━━━ Materials provided ━━━

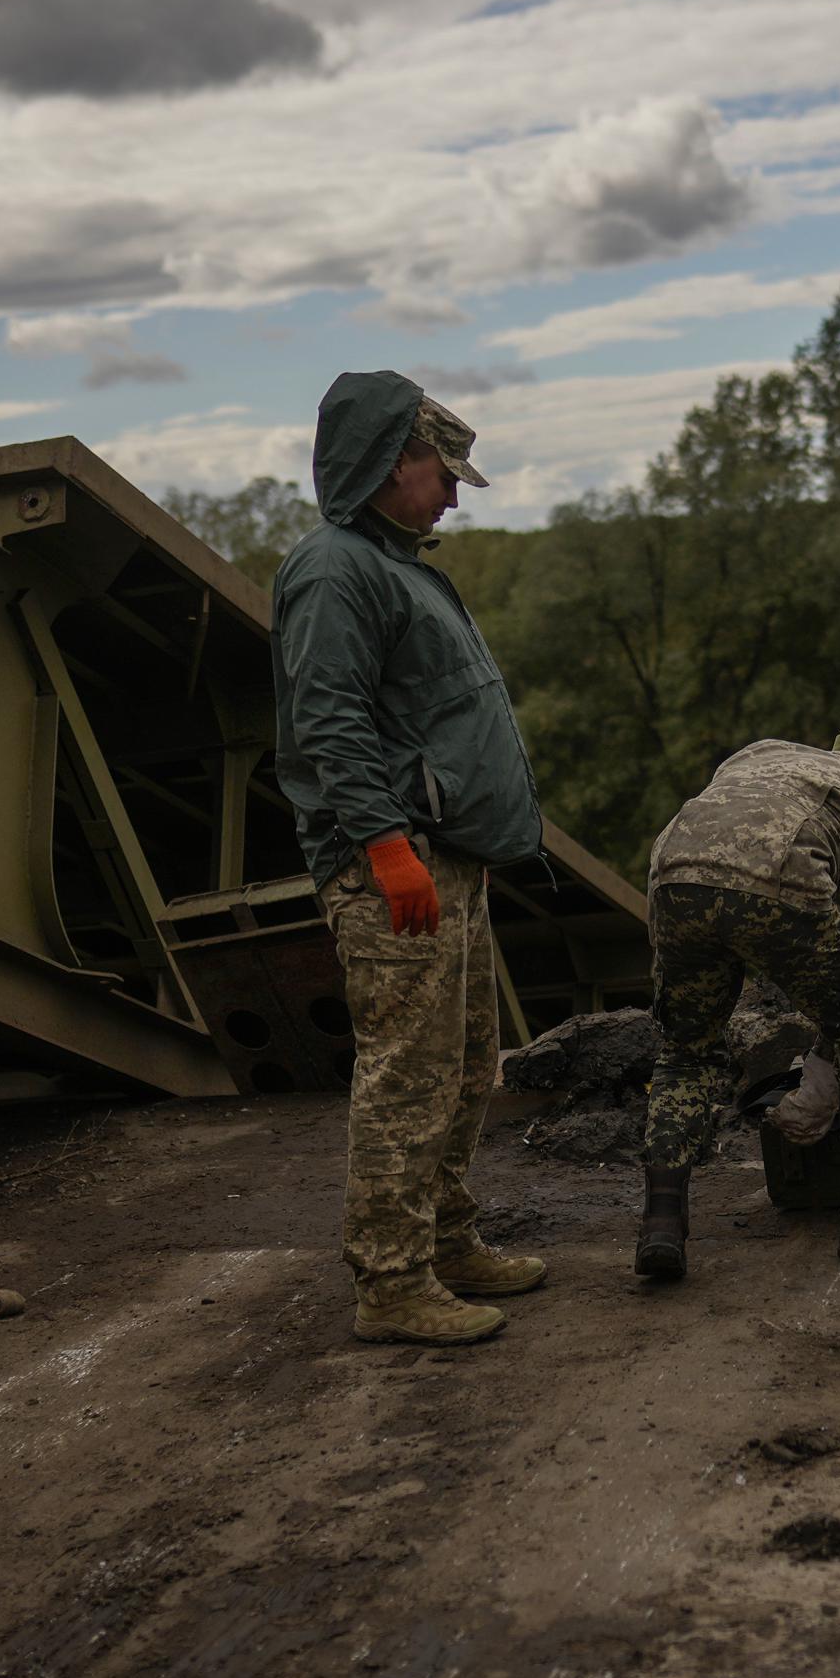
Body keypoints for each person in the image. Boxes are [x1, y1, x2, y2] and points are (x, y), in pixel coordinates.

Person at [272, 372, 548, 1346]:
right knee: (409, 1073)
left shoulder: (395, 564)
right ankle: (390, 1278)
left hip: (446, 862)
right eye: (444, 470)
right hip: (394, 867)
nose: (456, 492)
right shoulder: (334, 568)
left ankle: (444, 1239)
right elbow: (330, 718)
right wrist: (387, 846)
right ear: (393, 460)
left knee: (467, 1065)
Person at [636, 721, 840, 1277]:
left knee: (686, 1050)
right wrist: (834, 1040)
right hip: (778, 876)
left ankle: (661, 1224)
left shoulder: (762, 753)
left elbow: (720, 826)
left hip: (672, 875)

━━━
━━━ Materials provided ━━━

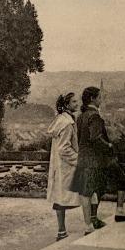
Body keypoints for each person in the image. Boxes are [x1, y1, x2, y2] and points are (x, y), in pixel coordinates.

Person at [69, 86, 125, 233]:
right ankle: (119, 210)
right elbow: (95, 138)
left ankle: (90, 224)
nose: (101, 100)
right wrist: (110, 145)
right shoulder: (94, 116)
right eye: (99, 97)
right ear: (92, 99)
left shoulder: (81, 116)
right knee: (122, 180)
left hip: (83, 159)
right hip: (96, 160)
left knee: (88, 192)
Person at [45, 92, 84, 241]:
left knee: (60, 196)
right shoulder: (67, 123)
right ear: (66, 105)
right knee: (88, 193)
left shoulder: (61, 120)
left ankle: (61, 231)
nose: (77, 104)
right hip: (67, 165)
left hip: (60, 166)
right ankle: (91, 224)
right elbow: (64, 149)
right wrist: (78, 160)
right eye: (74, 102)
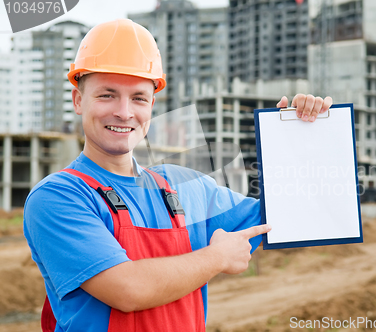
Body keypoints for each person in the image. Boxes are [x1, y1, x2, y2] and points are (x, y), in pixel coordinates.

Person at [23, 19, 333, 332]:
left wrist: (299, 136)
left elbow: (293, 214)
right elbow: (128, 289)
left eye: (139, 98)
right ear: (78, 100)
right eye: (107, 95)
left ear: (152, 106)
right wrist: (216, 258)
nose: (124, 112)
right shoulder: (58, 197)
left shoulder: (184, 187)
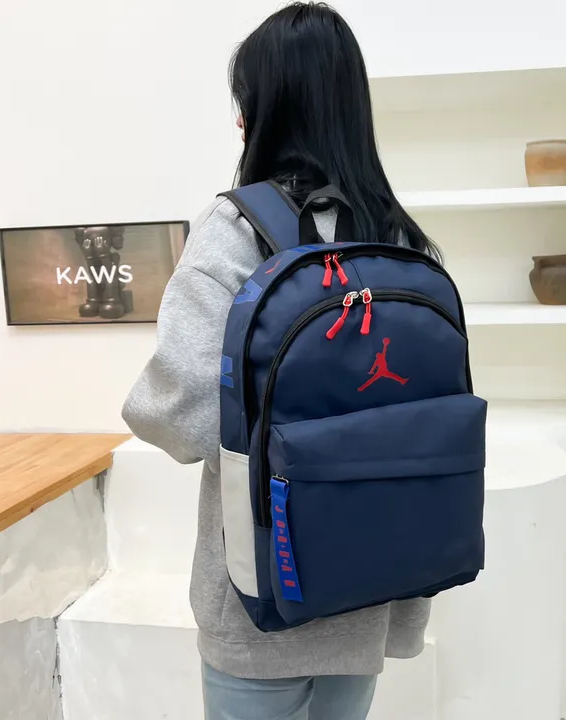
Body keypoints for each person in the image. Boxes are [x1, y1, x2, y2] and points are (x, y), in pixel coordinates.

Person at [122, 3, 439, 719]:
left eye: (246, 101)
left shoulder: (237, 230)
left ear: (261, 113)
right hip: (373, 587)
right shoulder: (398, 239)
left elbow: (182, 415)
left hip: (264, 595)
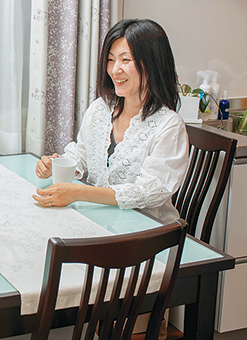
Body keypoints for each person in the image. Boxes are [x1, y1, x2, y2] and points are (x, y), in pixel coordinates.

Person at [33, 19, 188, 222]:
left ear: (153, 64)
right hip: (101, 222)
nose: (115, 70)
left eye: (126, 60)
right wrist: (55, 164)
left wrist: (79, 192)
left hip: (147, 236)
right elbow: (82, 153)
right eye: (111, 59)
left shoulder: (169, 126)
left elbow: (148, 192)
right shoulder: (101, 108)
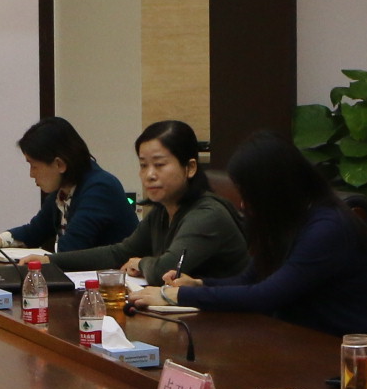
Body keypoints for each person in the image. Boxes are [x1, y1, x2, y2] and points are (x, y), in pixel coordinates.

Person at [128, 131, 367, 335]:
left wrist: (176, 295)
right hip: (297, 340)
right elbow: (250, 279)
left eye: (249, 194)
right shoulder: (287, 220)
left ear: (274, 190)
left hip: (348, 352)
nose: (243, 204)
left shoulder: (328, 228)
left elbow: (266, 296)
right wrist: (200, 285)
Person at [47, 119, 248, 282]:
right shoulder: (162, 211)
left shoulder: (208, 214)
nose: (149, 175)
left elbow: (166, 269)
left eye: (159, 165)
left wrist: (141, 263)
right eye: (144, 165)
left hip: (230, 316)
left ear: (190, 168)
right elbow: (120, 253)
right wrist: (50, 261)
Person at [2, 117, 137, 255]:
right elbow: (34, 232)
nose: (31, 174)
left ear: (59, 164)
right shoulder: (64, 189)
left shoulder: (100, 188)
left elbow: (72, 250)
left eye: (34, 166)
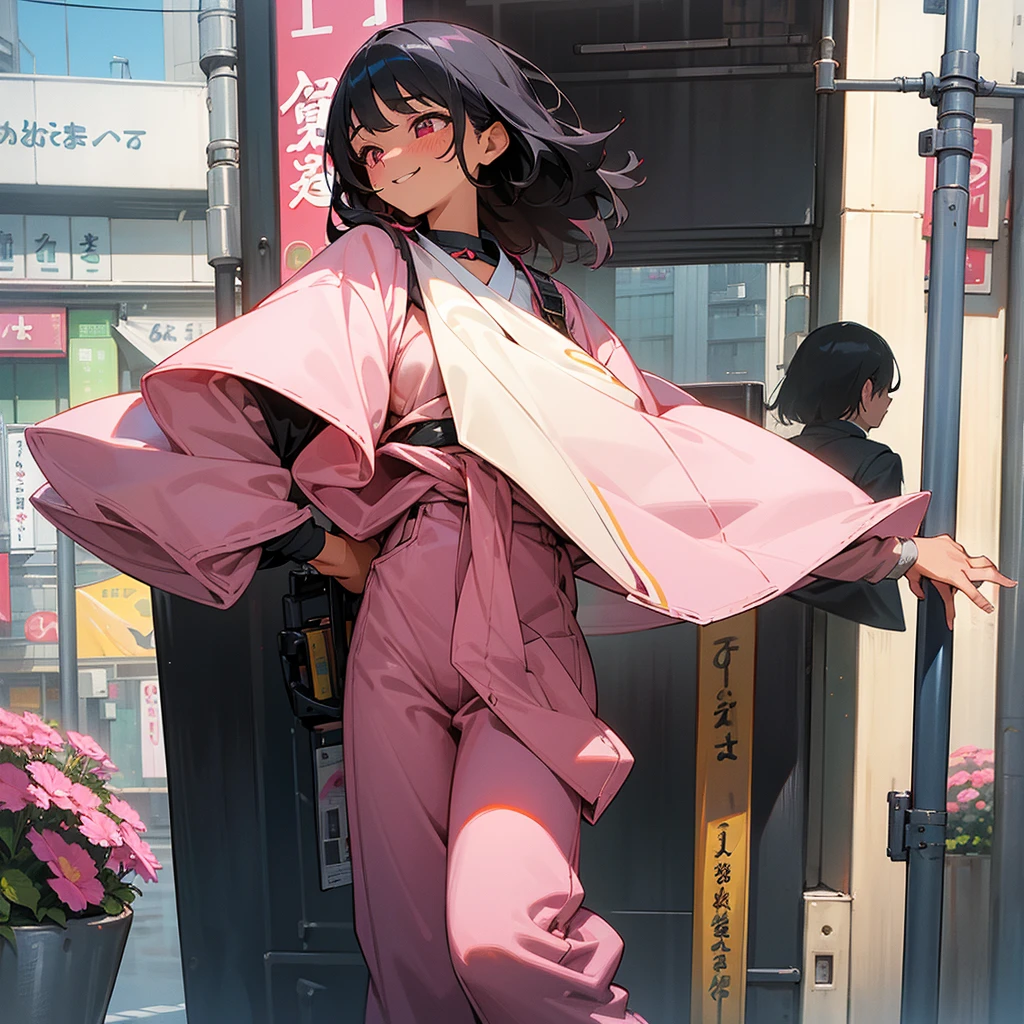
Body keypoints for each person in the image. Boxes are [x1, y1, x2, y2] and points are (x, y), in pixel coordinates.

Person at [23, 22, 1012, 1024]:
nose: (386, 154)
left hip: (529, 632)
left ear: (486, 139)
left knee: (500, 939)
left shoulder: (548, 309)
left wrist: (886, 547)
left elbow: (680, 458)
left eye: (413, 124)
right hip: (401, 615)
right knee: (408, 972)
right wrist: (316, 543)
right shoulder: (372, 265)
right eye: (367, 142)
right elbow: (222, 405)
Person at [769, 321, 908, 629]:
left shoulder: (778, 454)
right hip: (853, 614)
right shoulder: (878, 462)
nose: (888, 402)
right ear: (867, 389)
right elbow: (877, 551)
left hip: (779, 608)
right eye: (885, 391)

━━━

(Work instructions)
An exact copy is needed. It runs from the line above containing "right hip: (67, 165)" down to the line containing "left wrist: (299, 136)", both included, with no pictures.

(Exercise response)
right hip: (67, 165)
left hip: (60, 166)
right ankle: (91, 224)
right elbow: (64, 149)
right wrist: (78, 160)
right eye: (74, 102)
Body keypoints for each person in the image. Boxes are [x1, y1, x2, y2] and points are (x, y), in pixel coordinates.

Person at [23, 19, 333, 332]:
left wrist: (299, 136)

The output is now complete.